◆ Given data
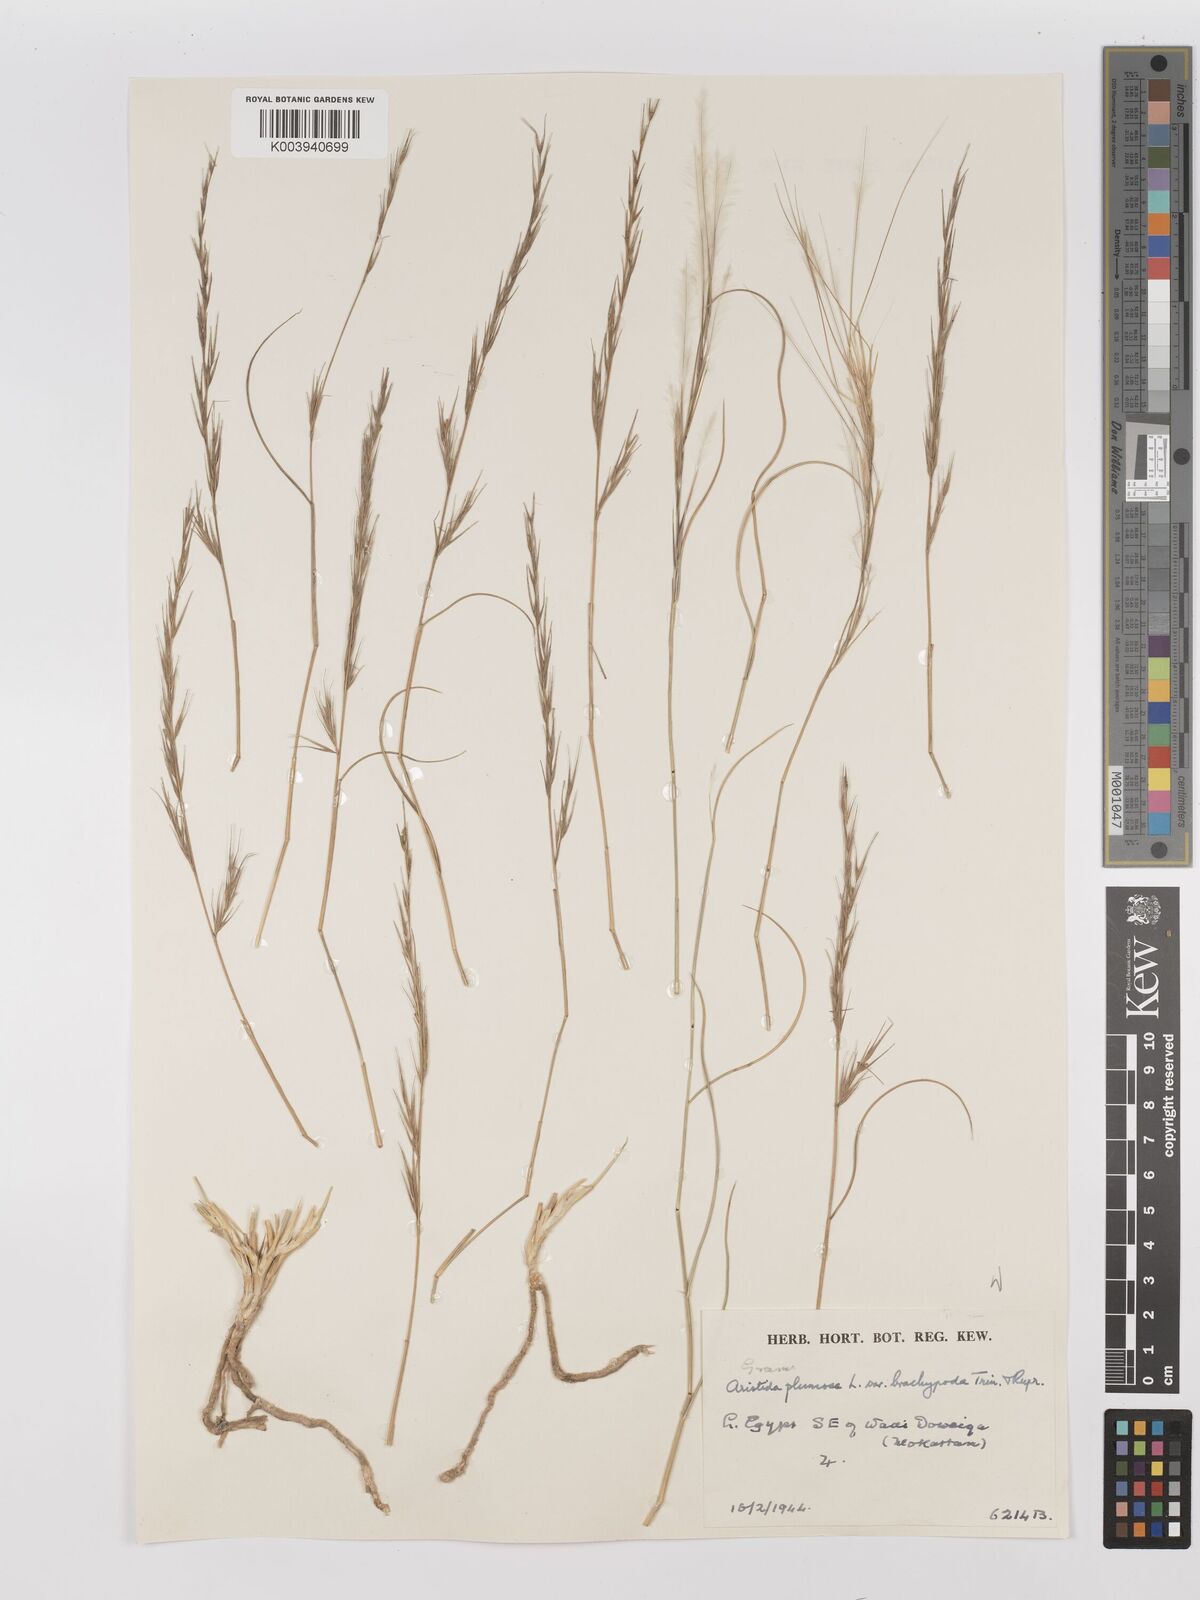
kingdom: Plantae
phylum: Tracheophyta
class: Liliopsida
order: Poales
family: Poaceae
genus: Stipagrostis
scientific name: Stipagrostis plumosa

◆ Aim
Copy each line of the data above word for word, leaving out the pictures.

◆ Reply
kingdom: Plantae
phylum: Tracheophyta
class: Liliopsida
order: Poales
family: Poaceae
genus: Stipagrostis
scientific name: Stipagrostis plumosa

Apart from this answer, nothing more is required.